» **Try it**: Search the entries for the word "none" and report each line that has it.

» **Data for this exercise**:
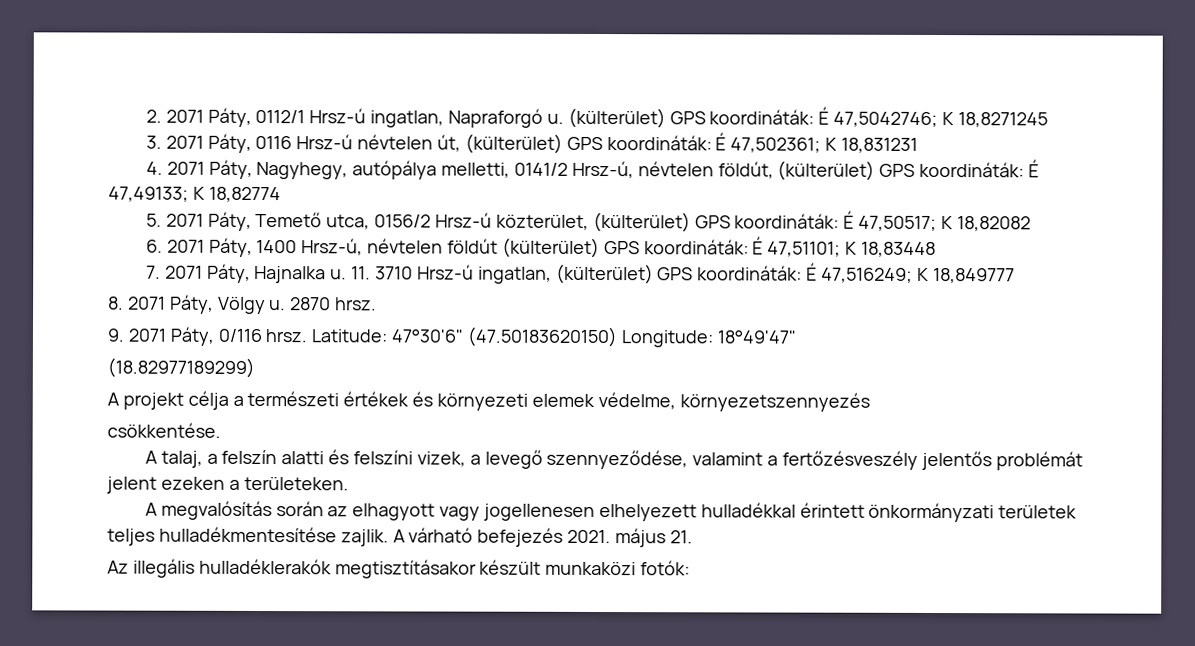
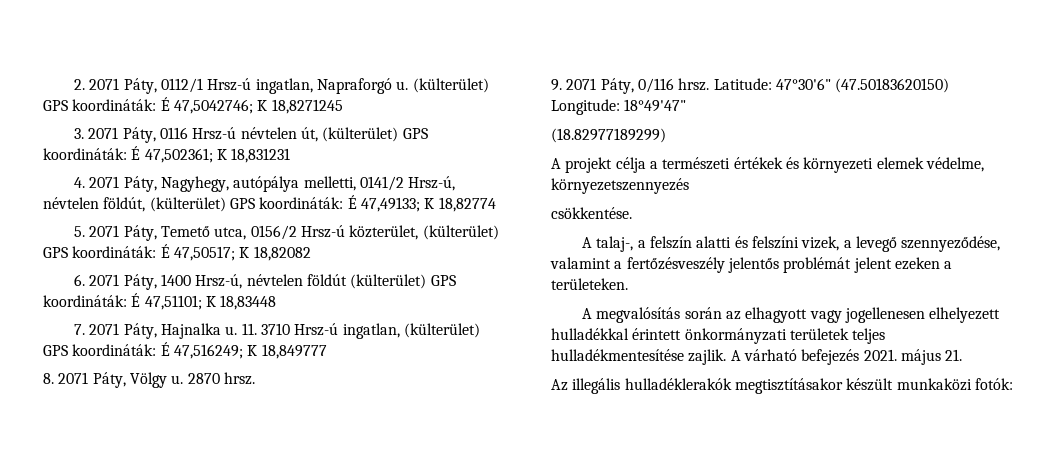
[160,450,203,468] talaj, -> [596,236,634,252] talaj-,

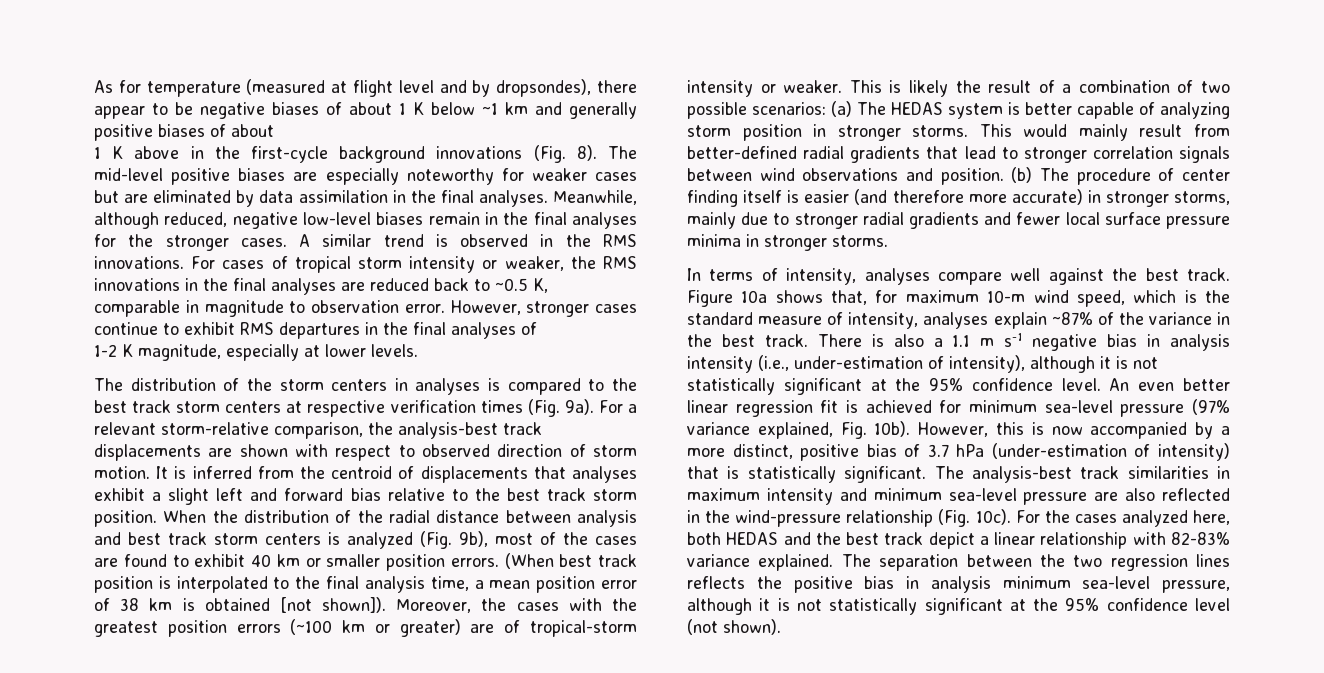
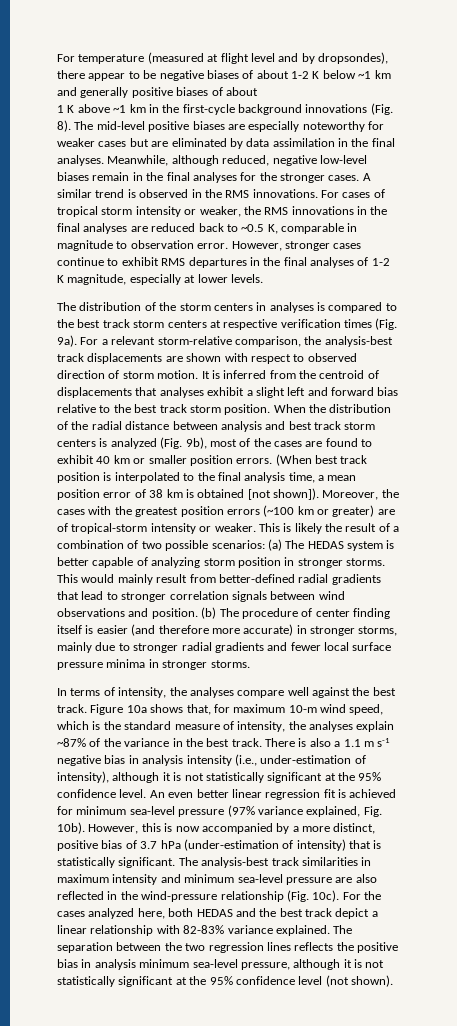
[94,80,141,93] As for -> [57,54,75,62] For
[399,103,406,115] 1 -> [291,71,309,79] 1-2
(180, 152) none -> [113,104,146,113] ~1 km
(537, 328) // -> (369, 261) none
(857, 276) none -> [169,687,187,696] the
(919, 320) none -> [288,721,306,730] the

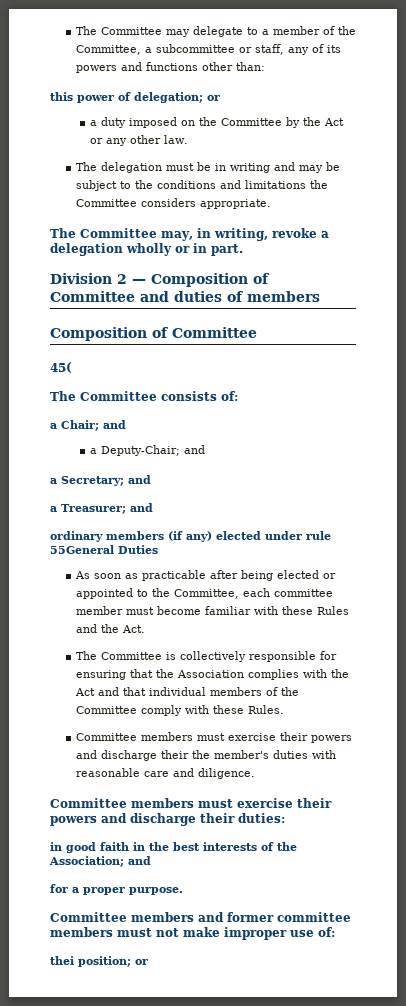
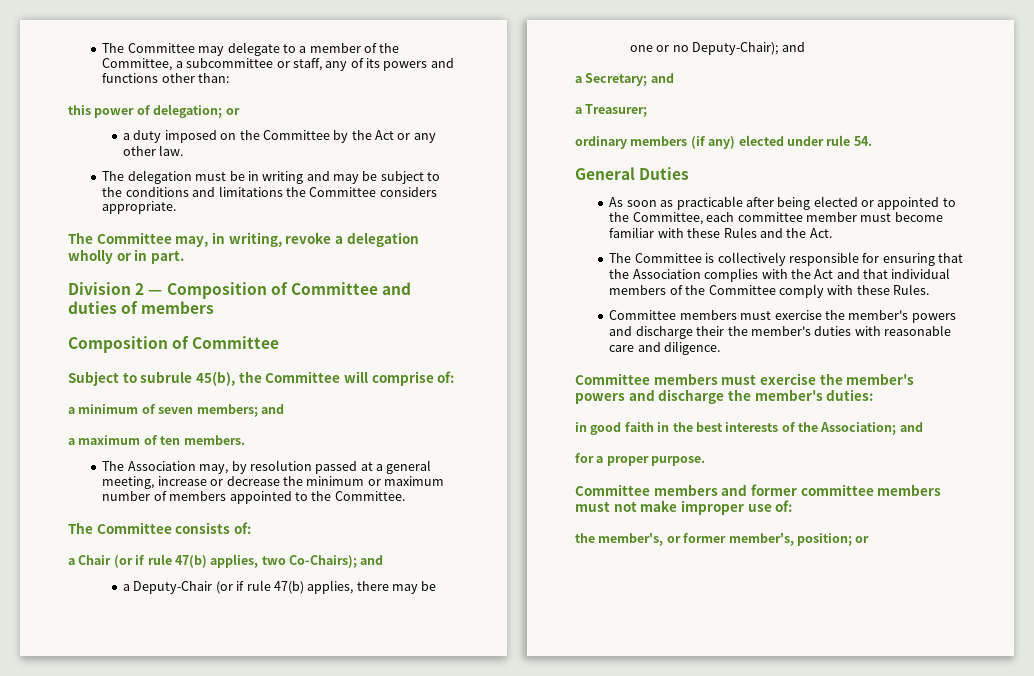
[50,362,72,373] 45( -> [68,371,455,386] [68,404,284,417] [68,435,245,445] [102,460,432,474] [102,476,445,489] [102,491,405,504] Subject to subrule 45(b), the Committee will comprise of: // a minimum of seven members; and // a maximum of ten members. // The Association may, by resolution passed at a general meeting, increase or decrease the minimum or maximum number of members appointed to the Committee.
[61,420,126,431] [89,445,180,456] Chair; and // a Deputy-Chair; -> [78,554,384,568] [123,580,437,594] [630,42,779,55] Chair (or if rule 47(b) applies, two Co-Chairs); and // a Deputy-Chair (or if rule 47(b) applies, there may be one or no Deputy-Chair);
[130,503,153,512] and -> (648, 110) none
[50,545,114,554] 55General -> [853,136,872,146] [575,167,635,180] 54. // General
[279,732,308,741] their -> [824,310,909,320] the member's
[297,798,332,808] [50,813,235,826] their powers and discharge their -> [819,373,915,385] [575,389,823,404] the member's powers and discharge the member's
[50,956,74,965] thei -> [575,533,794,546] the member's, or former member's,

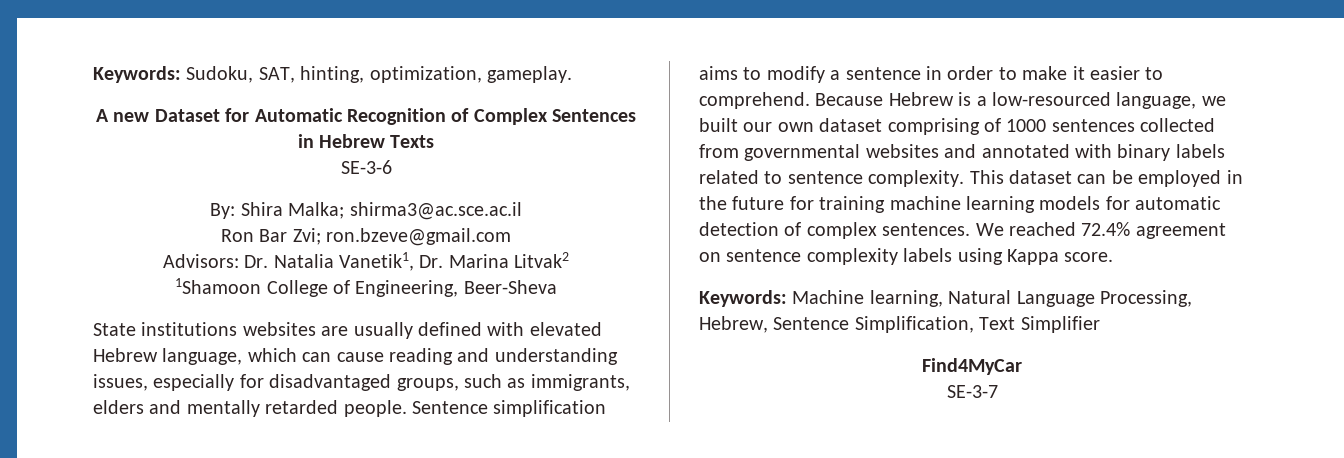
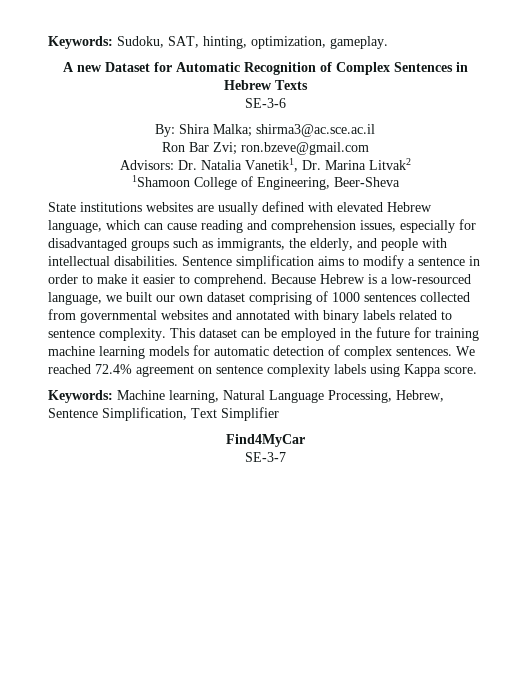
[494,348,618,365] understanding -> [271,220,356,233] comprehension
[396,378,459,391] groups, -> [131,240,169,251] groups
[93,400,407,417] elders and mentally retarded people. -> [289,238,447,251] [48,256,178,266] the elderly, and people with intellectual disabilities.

» **Answer section**:
(180, 152) none -> [113,104,146,113] ~1 km
(537, 328) // -> (369, 261) none
(857, 276) none -> [169,687,187,696] the
(919, 320) none -> [288,721,306,730] the
[130,503,153,512] and -> (648, 110) none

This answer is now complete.